Since he began working at Westminster College, 71-year-old faculty member Robert Brinkman has walked hundreds of miles on the Camino de Santiago May Term Study Experience trip three different times. But his experience last year was perhaps the most physically challenging after he injured his arm on the trek.
The French route on the Camino, which is the route the May Term trip follows, is an almost 500 mile trek that begins in Saint-Jean-Pied-de-Port, France, and ends in Santiago, Spain. People have undertaken the pilgrimage for thousands of years and parts of the trail are extremely worn out.
Brinkman fell on a steep concrete trail during his second day of walking on last year’s May Term trip and heard his shoulder snap out of place. Though he could only get about two hours of sleep because of the immense pain, he continued to wake up each morning around 6:30 a.m. to walk for hours.
“It was really remarkable how Robert was able to push through the trek despite his age and the pain he was in,” said Jess Breda, a senior neuroscience major who was on the trip. “There were times I wanted to stop walking, but Robert was always encouraging and could put a smile on our faces to ease the pain no matter what he was going through.”
Despite the injury, Brinkman said he would do the Camino again in a heartbeat.
“If walking through rain, snow and mud and sleeping with 50 or 100 strange people from all over the world all in one big room sounds appealing, then the Camino is obviously your cup of tea,” he said.
The Forum sat down with Brinkman to hear about his experiences in Spain and walking the physically intense Camino with an injured shoulder.
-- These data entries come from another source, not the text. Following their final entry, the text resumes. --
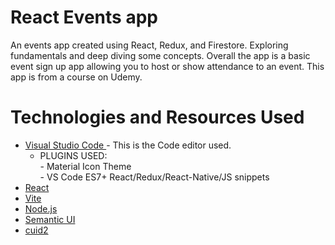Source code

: # React Events app

An events app created using React, Redux, and Firestore. Exploring fundamentals and deep diving some concepts. Overall the app is a basic event sign up app allowing you to host or show attendance to an event. This app is from a course on Udemy.

# Technologies and Resources Used

- [Visual Studio Code  ](https://code.visualstudio.com/) - This is the Code editor used.  
     - PLUGINS USED:  
            - Material Icon Theme  
            - VS Code ES7+ React/Redux/React-Native/JS snippets  
- [React ](https://react.dev/ )
- [Vite](https://vite.dev/)  
- [Node.js](https://nodejs.org/en ) 
- [Semantic UI](https://react.semantic-ui.com/  )
- [cuid2](https://github.com/paralleldrive/cuid2  )


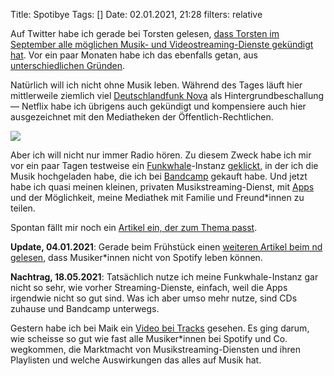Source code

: Title: Spotibye
Tags: []
Date: 02.01.2021, 21:28
filters: relative

Auf Twitter habe ich gerade bei Torsten gelesen, [dass Torsten im September alle möglichen Musik- und Videostreaming-Dienste gekündigt hat](https://twitter.com/Pixelaffe/status/1345409586401079302). Vor ein paar Monaten habe ich das ebenfalls getan, aus [unterschiedlichen Gründen](https://zeitschlag.blog/2020/10/22/spotibye.html).

Natürlich will ich nicht ohne Musik leben. Während des Tages läuft hier mittlerweile ziemlich viel [Deutschlandfunk Nova](https://www.deutschlandfunknova.de/) als Hintergrundbeschallung — Netflix habe ich übrigens auch gekündigt und kompensiere auch hier ausgezeichnet mit den Mediatheken der Öffentlich-Rechtlichen.

![](spotibye.png)

Aber ich will nicht nur immer Radio hören. Zu diesem Zweck habe ich mir vor ein paar Tagen testweise ein [Funkwhale](https://funkwhale.audio/)-Instanz [geklickt](https://weingaertner-it.de/index.php/produkt-kategorie/funkwhale-hosting/), in der ich die Musik hochgeladen habe, die ich bei [Bandcamp](https://bandcamp.com/) gekauft habe. Und jetzt habe ich quasi meinen kleinen, privaten Musikstreaming-Dienst, mit [Apps](https://funkwhale.audio/de/apps) und der Möglichkeit, meine Mediathek mit Familie und Freund\*innen zu teilen.

Spontan fällt mir noch ein [Artikel ein, der zum Thema passt](https://www.neues-deutschland.de/artikel/1146129.bob-dylan-verwertung-bis-zum-letzten-ton.html).

**Update, 04.01.2021**: Gerade beim Frühstück einen [weiteren Artikel beim nd gelesen](https://www.neues-deutschland.de/artikel/1146500.spotify-von-spotify-kann-kein-musiker-leben.html), dass Musiker\*innen nicht von Spotify leben können.

**Nachtrag, 18.05.2021**: Tatsächlich nutze ich meine Funkwhale-Instanz gar nicht so sehr, wie vorher Streaming-Dienste, einfach, weil die Apps irgendwie nicht so gut sind. Was ich aber umso mehr nutze, sind CDs zuhause und Bandcamp unterwegs.

Gestern habe ich bei Maik ein [Video bei Tracks](https://www.langweiledich.net/arte-tracks-ueber-die-streaming-bezahlung-von-musikerinnen/) gesehen. Es ging darum, wie scheisse so gut wie fast alle Musiker\*innen bei Spotify und Co. wegkommen, die Marktmacht von Musikstreaming-Diensten und ihren Playlisten und welche Auswirkungen das alles auf Musik hat.
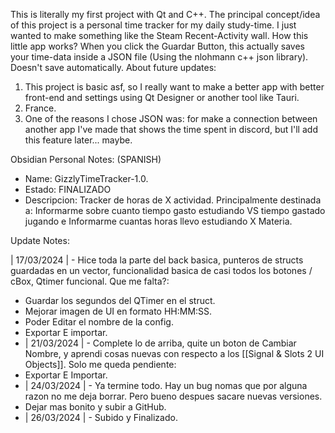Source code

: This is literally my first project with Qt and C++. The principal concept/idea of this project is a personal time tracker for my daily study-time. I just wanted to make something like the Steam Recent-Activity wall.
How this little app works? When you click the Guardar Button, this actually saves your time-data inside a JSON file (Using the nlohmann c++ json library). Doesn't save automatically.
About future updates:
1. This project is basic asf, so I really want to make a better app with better front-end and settings using Qt Designer or another tool like Tauri.
2. France.
3. One of the reasons I chose JSON was: for make a connection between another app I've made that shows the time spent in discord, but I'll add this feature later... maybe.

Obsidian Personal Notes: (SPANISH)
- Name: GizzlyTimeTracker-1.0.
- Estado: FINALIZADO
- Descripcion: Tracker de horas de X actividad. Principalmente destinada a: Informarme sobre cuanto tiempo gasto estudiando VS tiempo gastado jugando e Informarme cuantas horas llevo estudiando X Materia.

Update Notes:

 | 17/03/2024 | - Hice toda la parte del back basica, punteros de structs guardadas en un vector, funcionalidad basica de casi todos los botones / cBox, Qtimer funcional.
Que me falta?:
- Guardar los segundos del QTimer en el struct.
- Mejorar imagen de UI en formato HH:MM:SS.
- Poder Editar el nombre de la config.
- Exportar E importar.
- | 21/03/2024 | - Complete lo de arriba, quite un boton de Cambiar Nombre, y aprendi cosas nuevas con respecto a los [[Signal & Slots 2 UI Objects]]. Solo me queda pendiente:
- Exportar E Importar.
- | 24/03/2024 | - Ya termine todo. Hay un bug nomas que por alguna razon no me deja borrar. Pero bueno despues sacare nuevas versiones.
- Dejar mas bonito y subir a GitHub.
- | 26/03/2024 | - Subido y Finalizado.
His responses have been lightly edited for clarity and conciseness.
Q: What are the physical challenges of walking 10-20 miles daily?
A: It’s hard, even for someone like myself that’s used to hiking through the mountains and enjoys walking. I think a lot of the students that go on the May Term trip to walk the Camino are athletes. They’re in good shape and they handle it pretty well. I think if you enjoy that type of thing the distance doesn’t really bother you so much.
Q: What happened to your shoulder last May Term?
A: I had a little unfortunate accident about the second or third day we walked. I slipped and fell on some concrete; I was on the downhill and it was quite steep. Someone had poured concrete where the trail was then had another board to stop it from running down the hill. I think the idea was to keep it from eroding away.
You get a lot of traffic on the trails because people have been doing this pilgrimage for over 1,000 years. I think the trail in places is quite worn, and it was raining and I had walked down a couple of these and it felt slippery. I was trying to be careful but as I stepped out to take the next step down, the foot that I was standing on slipped out from under me and I reached back to catch myself. As I hit the concrete, I could hear my shoulder tear and it hurt a lot.
I looked around; there was no one there. I was all by myself and so I layed there for a few minutes until I felt like I could try to get up and I got up and walked on. There wasn’t much I could do. I woke up the next day and it looked like some sort of bizarre tattoo artist had gotten ahold of me and from my shoulder down past my elbow was all purple and black and it hurt a lot. It continued to hurt until I got it operated three months later.
Q: Why did you wait so long to get your shoulder operated on?
A: You can’t get into the doctor in Spain. Don’t try it. Take my word for it. I got back the end of May and had to go in and have them look at it and the soonest it could get operated on was the end of July.
Q: How did you continue to walk while you were in so much pain?
A: Walking was easy. It was sleeping I couldn’t do, I couldn’t sleep. I tried all kinds of things — I would lay on my side, put a pillow under my arm, reach up over my head and grab the headboard. Alcohol — alcohol and drugs — didn’t really help. It just really, really ached, I would finally fall asleep around three in the morning and then we’d have to wake up again at six to start walking, so I was tired. The walking was beautiful, though.
Q: Would you do the Camino again?
A: Yeah, of course I would. I would probably pick another route, but I enjoy a good walk. I would find someone or someones that I enjoy their company … I would definitely do it again in a heartbeat. I didn’t have opportunities like this when I went to college. While you’re here at Westminster, you should take advantage of these May Terms and I would say take advantage of hiking the Camino. When are you going to have, in your young careers, another chance to take a month out of your busy schedule and go see Spain on foot?
Q: What made you want to go on the Spain May Term trip the first time?
A: Ever since I was about 12 years old I wanted to go to Spain and never got the chance. Between college and working I didn’t have the time and / or the extra money … I always enjoyed walking. I enjoy a good walk because it’s a time for introspection, a time to think about your life. And so when I saw the opportunity to not only go to Spain but to walk across Spain, I thought it was just an absolutely, positively fantastic opportunity that would probably only come once in my life. But it actually came three times. I’ve only walked the Camino three times, but if you think about it, that’s quite an accomplishment.
Editor’s note: Reporter Molly Karasick was on the Camino de Santiago May Term Study Experience trip with Brinkman in 2016.